Segment Start: Material for the task

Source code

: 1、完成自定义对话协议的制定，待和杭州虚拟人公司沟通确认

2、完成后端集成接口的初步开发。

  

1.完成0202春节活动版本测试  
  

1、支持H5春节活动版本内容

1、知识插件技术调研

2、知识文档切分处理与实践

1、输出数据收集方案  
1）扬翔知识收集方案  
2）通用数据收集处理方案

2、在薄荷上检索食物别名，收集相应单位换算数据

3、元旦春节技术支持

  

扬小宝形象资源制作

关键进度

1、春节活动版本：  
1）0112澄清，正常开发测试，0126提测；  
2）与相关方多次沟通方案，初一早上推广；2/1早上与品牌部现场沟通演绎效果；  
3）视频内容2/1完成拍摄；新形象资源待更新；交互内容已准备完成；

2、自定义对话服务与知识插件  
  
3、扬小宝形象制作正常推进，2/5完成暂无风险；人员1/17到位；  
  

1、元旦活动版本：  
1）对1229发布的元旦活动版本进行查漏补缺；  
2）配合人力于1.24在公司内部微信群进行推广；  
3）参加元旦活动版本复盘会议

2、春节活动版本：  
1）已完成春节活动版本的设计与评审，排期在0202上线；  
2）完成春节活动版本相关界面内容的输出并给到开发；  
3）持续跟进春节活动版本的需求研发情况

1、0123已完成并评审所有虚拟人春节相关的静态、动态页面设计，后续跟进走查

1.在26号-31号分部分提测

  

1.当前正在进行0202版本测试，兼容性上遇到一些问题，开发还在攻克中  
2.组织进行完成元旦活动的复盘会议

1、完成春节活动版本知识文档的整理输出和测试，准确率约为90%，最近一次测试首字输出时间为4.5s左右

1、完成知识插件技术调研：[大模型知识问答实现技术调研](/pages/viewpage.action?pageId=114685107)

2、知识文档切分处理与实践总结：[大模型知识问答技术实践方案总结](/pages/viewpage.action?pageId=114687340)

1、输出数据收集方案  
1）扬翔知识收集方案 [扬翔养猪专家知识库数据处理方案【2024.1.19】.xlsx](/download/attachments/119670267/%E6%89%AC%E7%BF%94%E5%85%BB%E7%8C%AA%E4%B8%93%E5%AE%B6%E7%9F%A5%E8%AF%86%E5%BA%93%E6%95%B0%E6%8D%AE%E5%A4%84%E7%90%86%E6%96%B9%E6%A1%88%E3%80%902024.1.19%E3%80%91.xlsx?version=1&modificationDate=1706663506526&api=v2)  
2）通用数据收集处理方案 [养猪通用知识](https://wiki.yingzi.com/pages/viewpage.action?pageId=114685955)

Segment End: Material for the task

### Instruction
Report every line of the preceding listing where the string "viewpage" occurs.

### Answer to this task
1、完成知识插件技术调研：[大模型知识问答实现技术调研](/pages/viewpage.action?pageId=114685107)
2、知识文档切分处理与实践总结：[大模型知识问答技术实践方案总结](/pages/viewpage.action?pageId=114687340)
2）通用数据收集处理方案 [养猪通用知识](https://wiki.yingzi.com/pages/viewpage.action?pageId=114685955)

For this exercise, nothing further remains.